PROVIDED RECORDS:
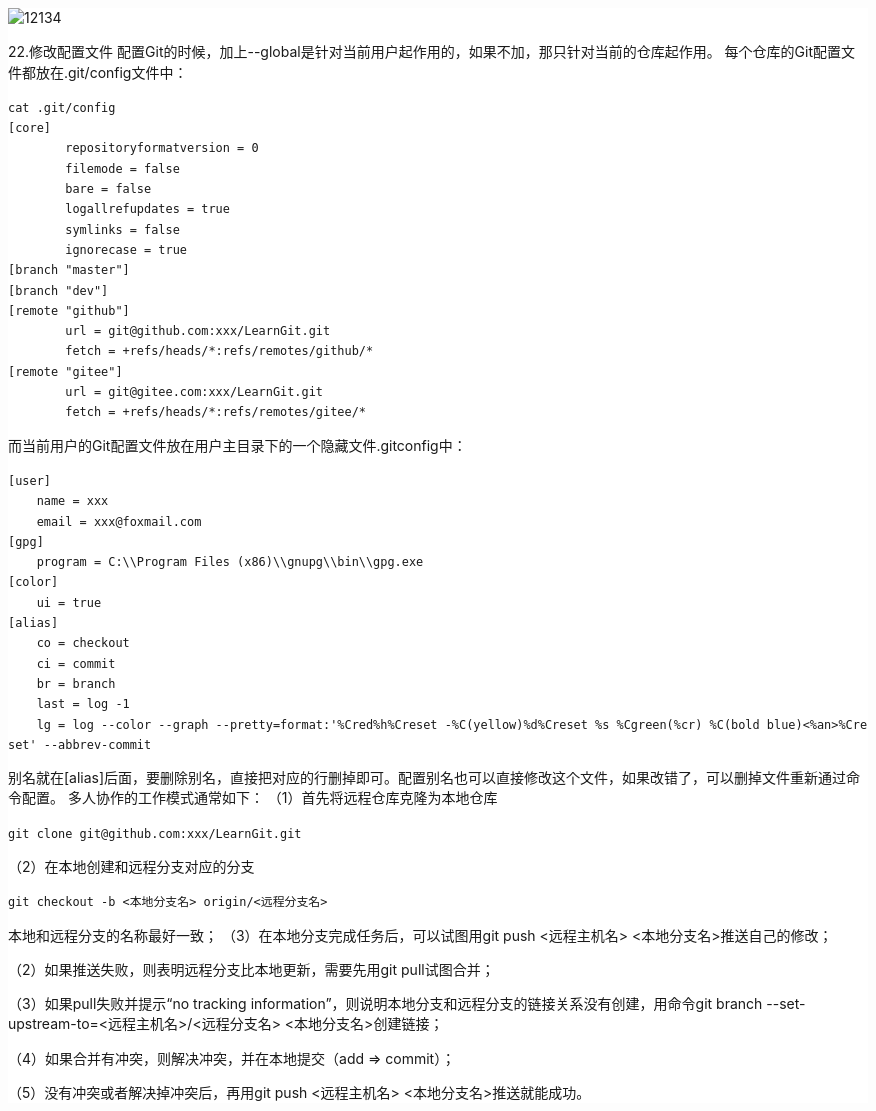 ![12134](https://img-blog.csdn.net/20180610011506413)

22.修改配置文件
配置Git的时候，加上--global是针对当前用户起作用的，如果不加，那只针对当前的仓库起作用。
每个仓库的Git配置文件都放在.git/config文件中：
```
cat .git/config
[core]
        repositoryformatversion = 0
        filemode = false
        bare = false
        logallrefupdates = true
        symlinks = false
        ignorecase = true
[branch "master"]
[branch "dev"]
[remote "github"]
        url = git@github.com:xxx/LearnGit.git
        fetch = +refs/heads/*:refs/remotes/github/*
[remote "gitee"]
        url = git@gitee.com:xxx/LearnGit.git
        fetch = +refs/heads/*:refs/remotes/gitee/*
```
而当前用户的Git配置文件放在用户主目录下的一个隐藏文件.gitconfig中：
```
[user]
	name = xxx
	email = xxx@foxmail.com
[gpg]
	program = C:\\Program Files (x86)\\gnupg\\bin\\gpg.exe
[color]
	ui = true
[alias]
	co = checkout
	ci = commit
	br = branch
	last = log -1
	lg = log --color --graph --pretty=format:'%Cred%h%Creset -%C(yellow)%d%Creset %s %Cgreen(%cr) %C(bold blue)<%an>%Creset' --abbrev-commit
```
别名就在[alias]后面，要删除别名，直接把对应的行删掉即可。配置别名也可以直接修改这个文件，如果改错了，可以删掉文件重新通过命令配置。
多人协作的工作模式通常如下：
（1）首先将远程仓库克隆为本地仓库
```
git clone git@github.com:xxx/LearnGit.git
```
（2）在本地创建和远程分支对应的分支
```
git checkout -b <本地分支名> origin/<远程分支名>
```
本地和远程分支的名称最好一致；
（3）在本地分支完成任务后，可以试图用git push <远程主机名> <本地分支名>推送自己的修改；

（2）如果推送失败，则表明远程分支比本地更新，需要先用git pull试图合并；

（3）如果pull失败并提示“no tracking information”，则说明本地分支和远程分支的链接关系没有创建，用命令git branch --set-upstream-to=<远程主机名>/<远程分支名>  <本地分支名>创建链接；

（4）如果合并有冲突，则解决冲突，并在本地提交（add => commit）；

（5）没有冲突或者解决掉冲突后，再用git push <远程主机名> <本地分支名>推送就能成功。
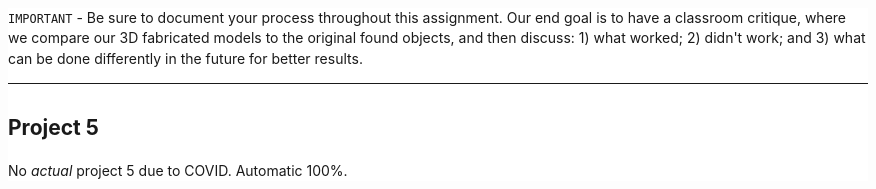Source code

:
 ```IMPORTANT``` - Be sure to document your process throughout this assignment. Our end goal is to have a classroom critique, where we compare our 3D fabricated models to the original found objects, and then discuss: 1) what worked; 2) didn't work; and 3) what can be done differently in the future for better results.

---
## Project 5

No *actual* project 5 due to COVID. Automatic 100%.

YOUR OBJECTIVE: Extract, from the material above, each line holding the word "远程分支名".

REPLY:
git checkout -b <本地分支名> origin/<远程分支名>
（3）如果pull失败并提示“no tracking information”，则说明本地分支和远程分支的链接关系没有创建，用命令git branch --set-upstream-to=<远程主机名>/<远程分支名>  <本地分支名>创建链接；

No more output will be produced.